◆ **TASK REQUIREMENTS**
Could you please reproduce all the records below exactly, leaving out the images?

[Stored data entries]
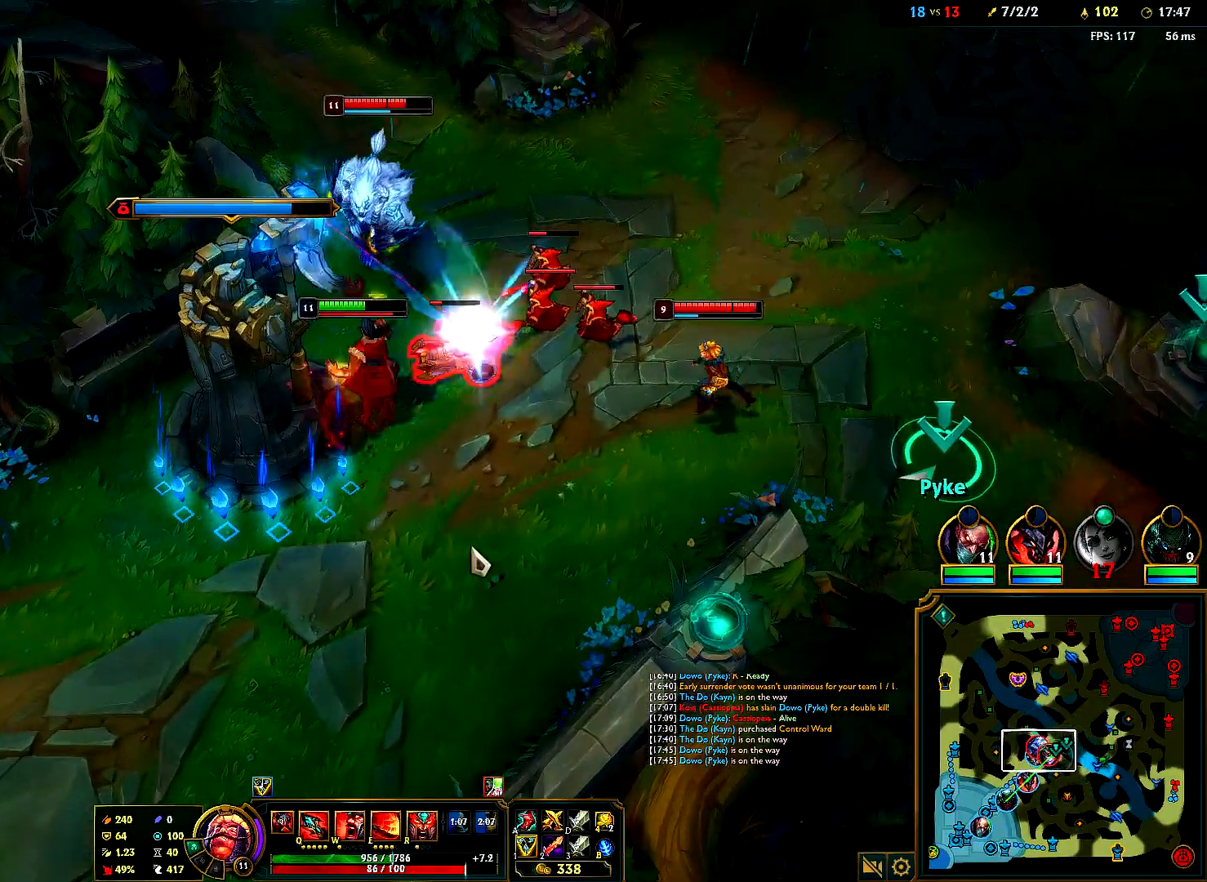
{"keys": [], "mouse": ["right"], "events": [[17, "mouse_right", "down"], [167, "mouse_right", "up"], [217, "mouse_right", "down"], [383, "mouse_right", "up"], [417, "mouse_right", "down"]]}
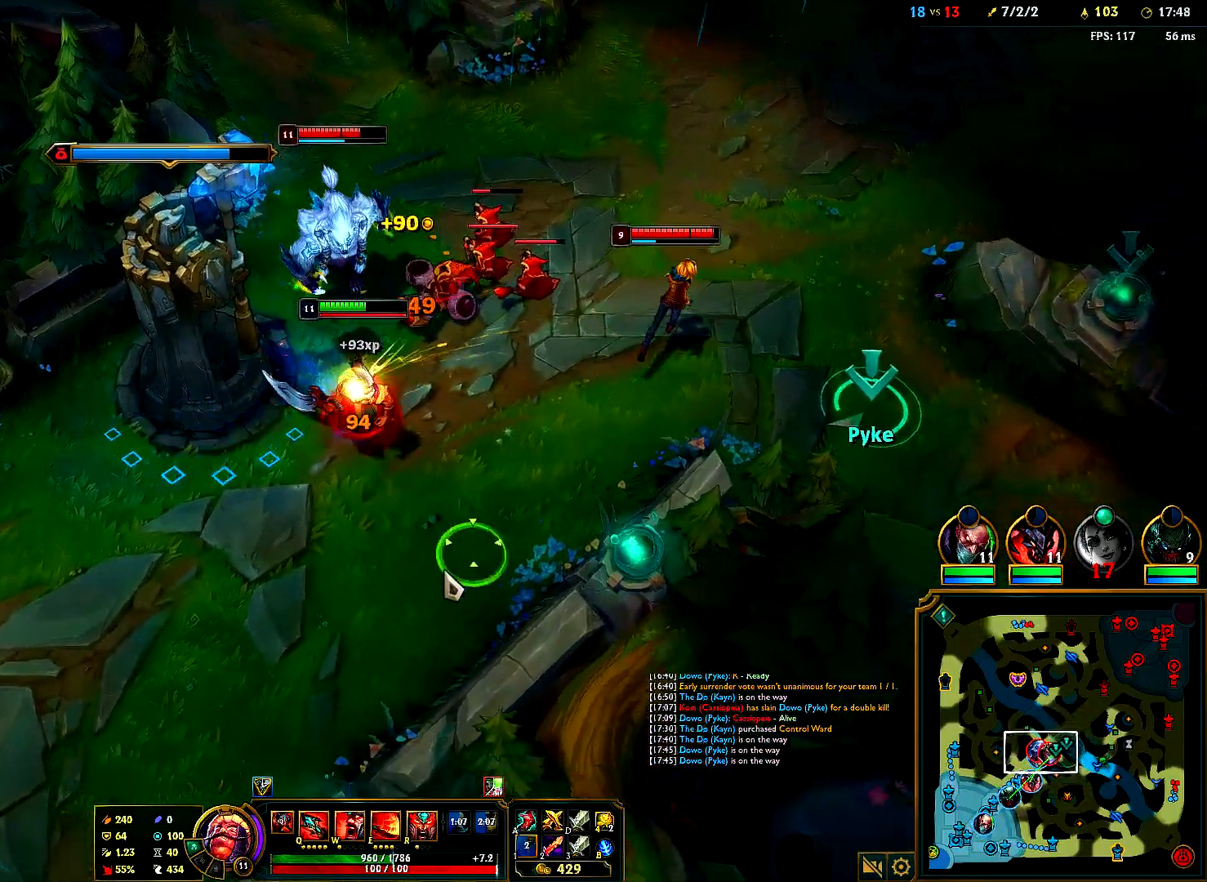
{"keys": [], "mouse": [], "events": [[67, "w", "down"], [83, "mouse_right", "up"], [133, "mouse_right", "down"], [200, "w", "up"], [267, "mouse_right", "up"], [317, "mouse_right", "down"], [467, "mouse_right", "up"]]}
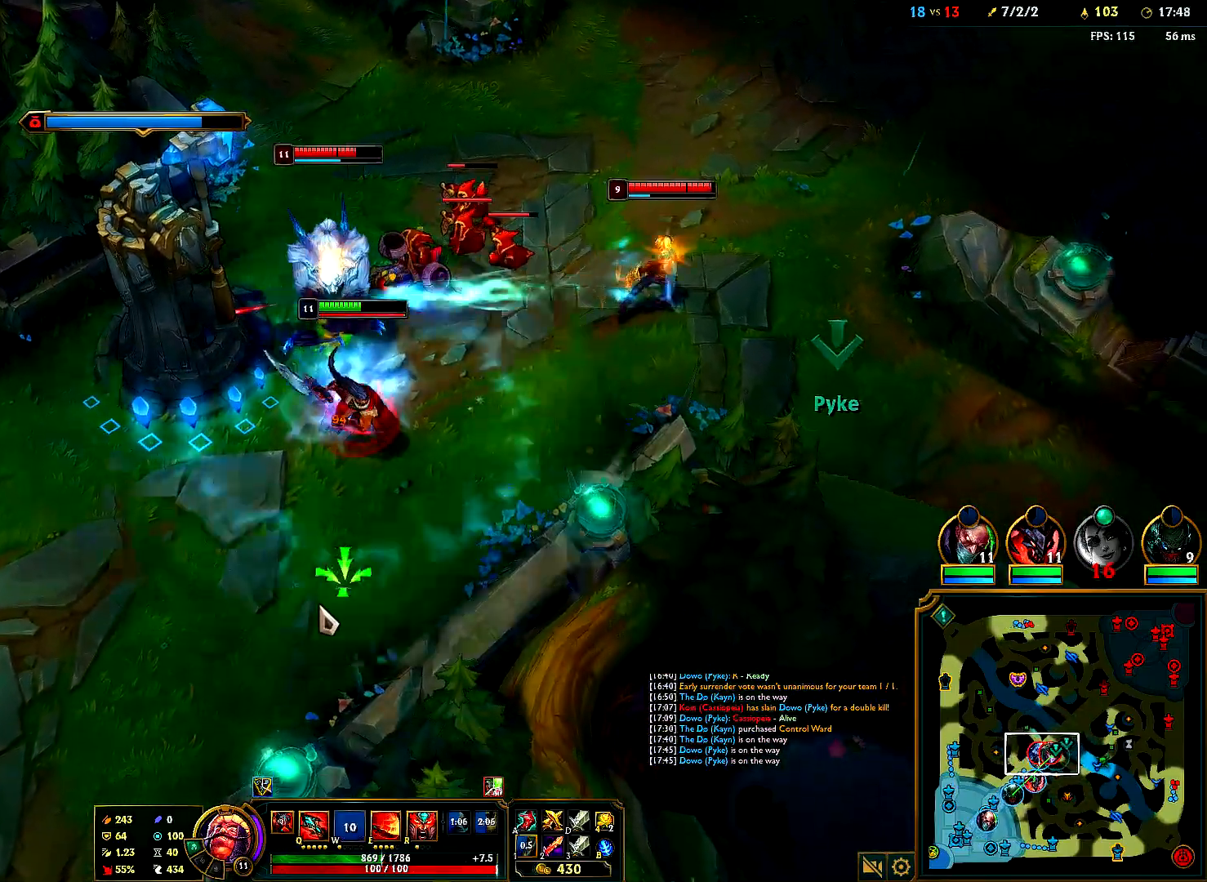
{"keys": [], "mouse": [], "events": [[200, "mouse_right", "down"], [333, "mouse_right", "up"], [383, "mouse_right", "down"], [467, "mouse_right", "up"]]}
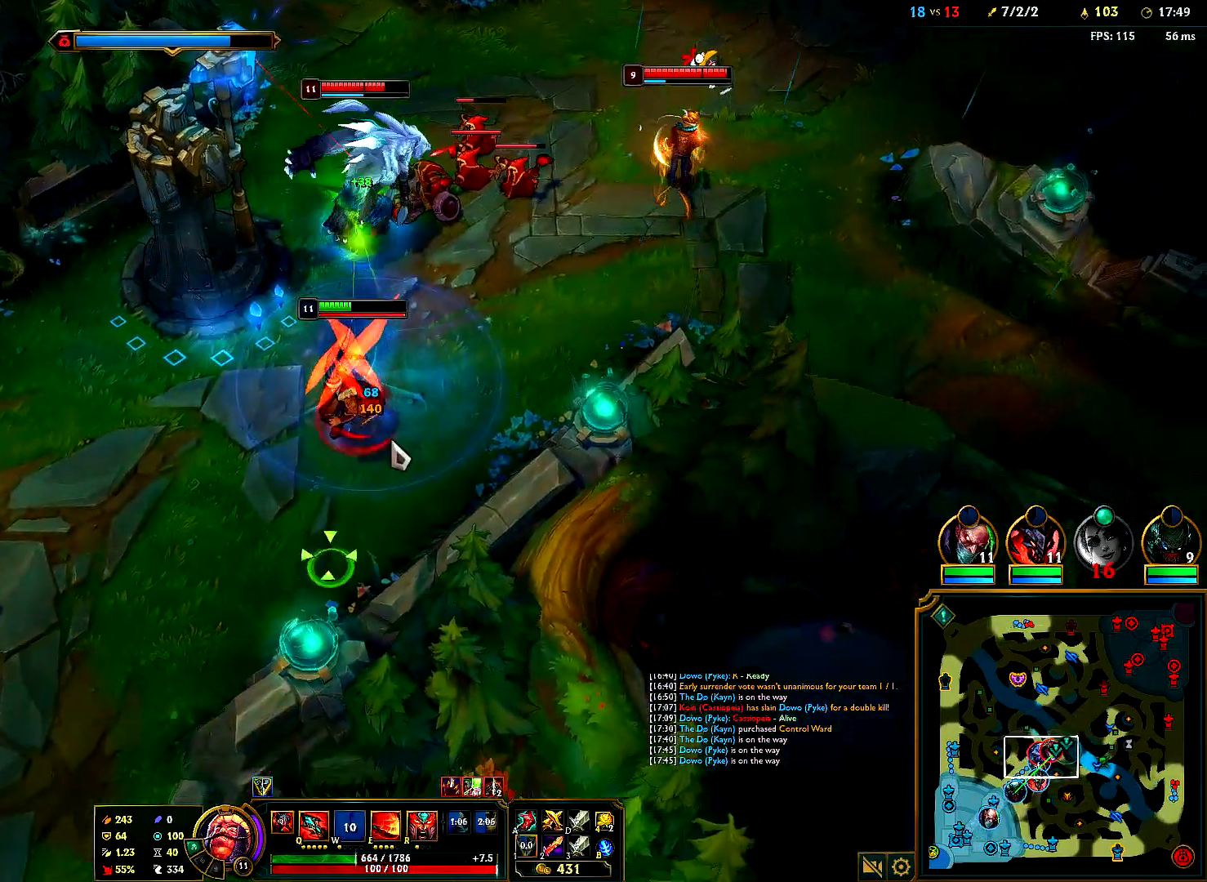
{"keys": [], "mouse": ["right"], "events": [[67, "mouse_right", "down"], [183, "mouse_right", "up"], [233, "mouse_right", "down"], [383, "mouse_right", "up"], [450, "mouse_right", "down"]]}
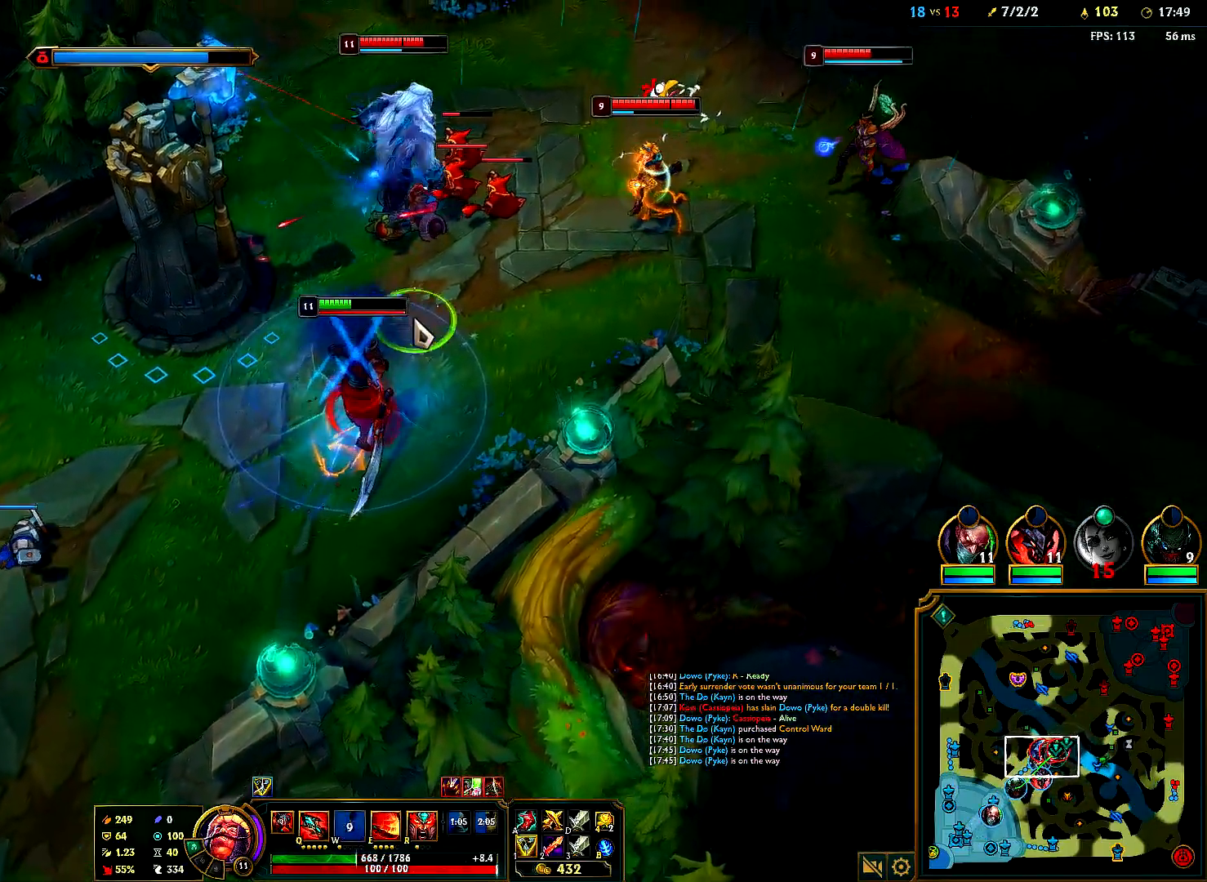
{"keys": [], "mouse": [], "events": [[83, "mouse_right", "up"], [133, "mouse_right", "down"], [283, "mouse_right", "up"], [350, "mouse_right", "down"], [483, "mouse_right", "up"]]}
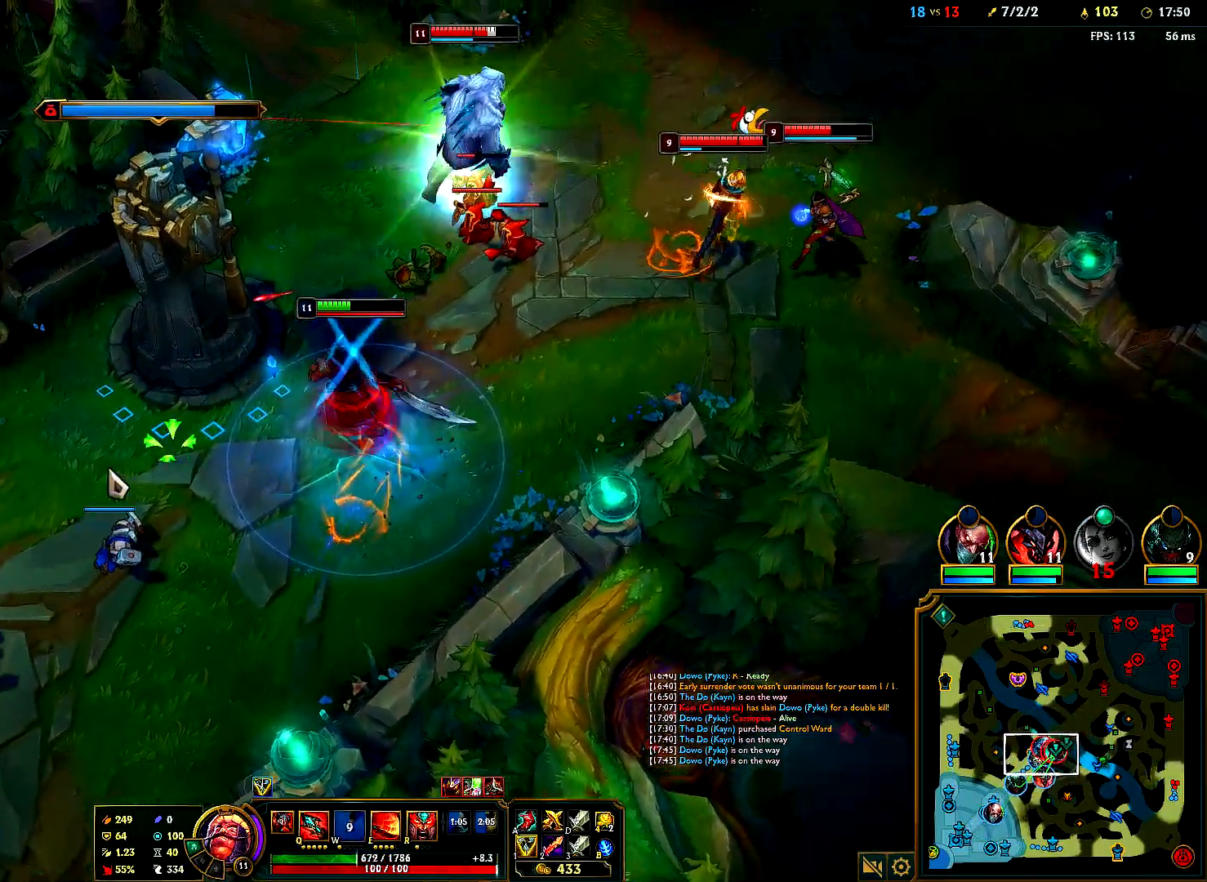
{"keys": [], "mouse": ["right"], "events": [[67, "mouse_right", "down"], [233, "mouse_right", "up"], [267, "mouse_right", "down"], [450, "mouse_right", "up"], [500, "mouse_right", "down"]]}
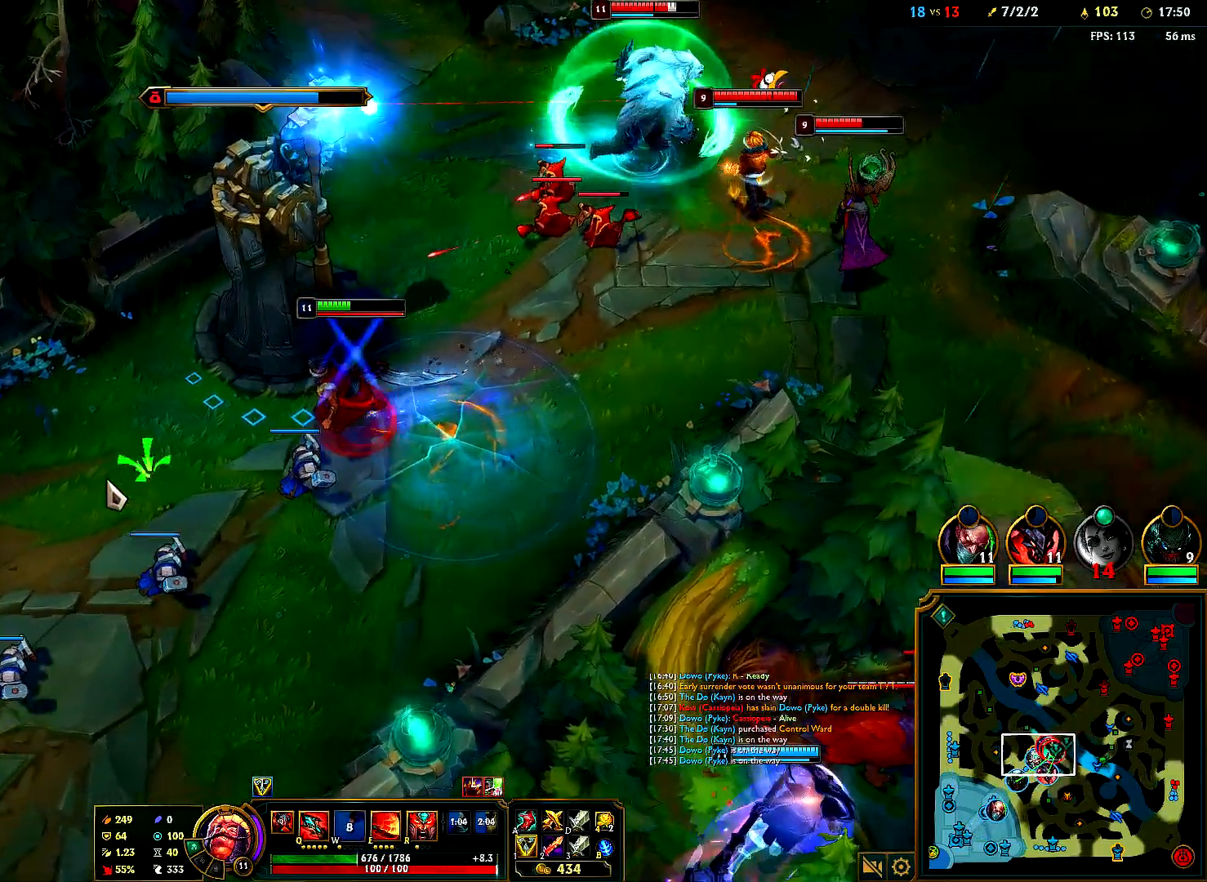
{"keys": [], "mouse": ["right"], "events": [[133, "mouse_right", "up"], [417, "mouse_right", "down"]]}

◆ **EXPECTED OUTPUT**
{"keys": [], "mouse": ["right"], "events": [[17, "mouse_right", "down"], [167, "mouse_right", "up"], [217, "mouse_right", "down"], [383, "mouse_right", "up"], [417, "mouse_right", "down"]]}
{"keys": [], "mouse": [], "events": [[67, "w", "down"], [83, "mouse_right", "up"], [133, "mouse_right", "down"], [200, "w", "up"], [267, "mouse_right", "up"], [317, "mouse_right", "down"], [467, "mouse_right", "up"]]}
{"keys": [], "mouse": [], "events": [[200, "mouse_right", "down"], [333, "mouse_right", "up"], [383, "mouse_right", "down"], [467, "mouse_right", "up"]]}
{"keys": [], "mouse": ["right"], "events": [[67, "mouse_right", "down"], [183, "mouse_right", "up"], [233, "mouse_right", "down"], [383, "mouse_right", "up"], [450, "mouse_right", "down"]]}
{"keys": [], "mouse": [], "events": [[83, "mouse_right", "up"], [133, "mouse_right", "down"], [283, "mouse_right", "up"], [350, "mouse_right", "down"], [483, "mouse_right", "up"]]}
{"keys": [], "mouse": ["right"], "events": [[67, "mouse_right", "down"], [233, "mouse_right", "up"], [267, "mouse_right", "down"], [450, "mouse_right", "up"], [500, "mouse_right", "down"]]}
{"keys": [], "mouse": ["right"], "events": [[133, "mouse_right", "up"], [417, "mouse_right", "down"]]}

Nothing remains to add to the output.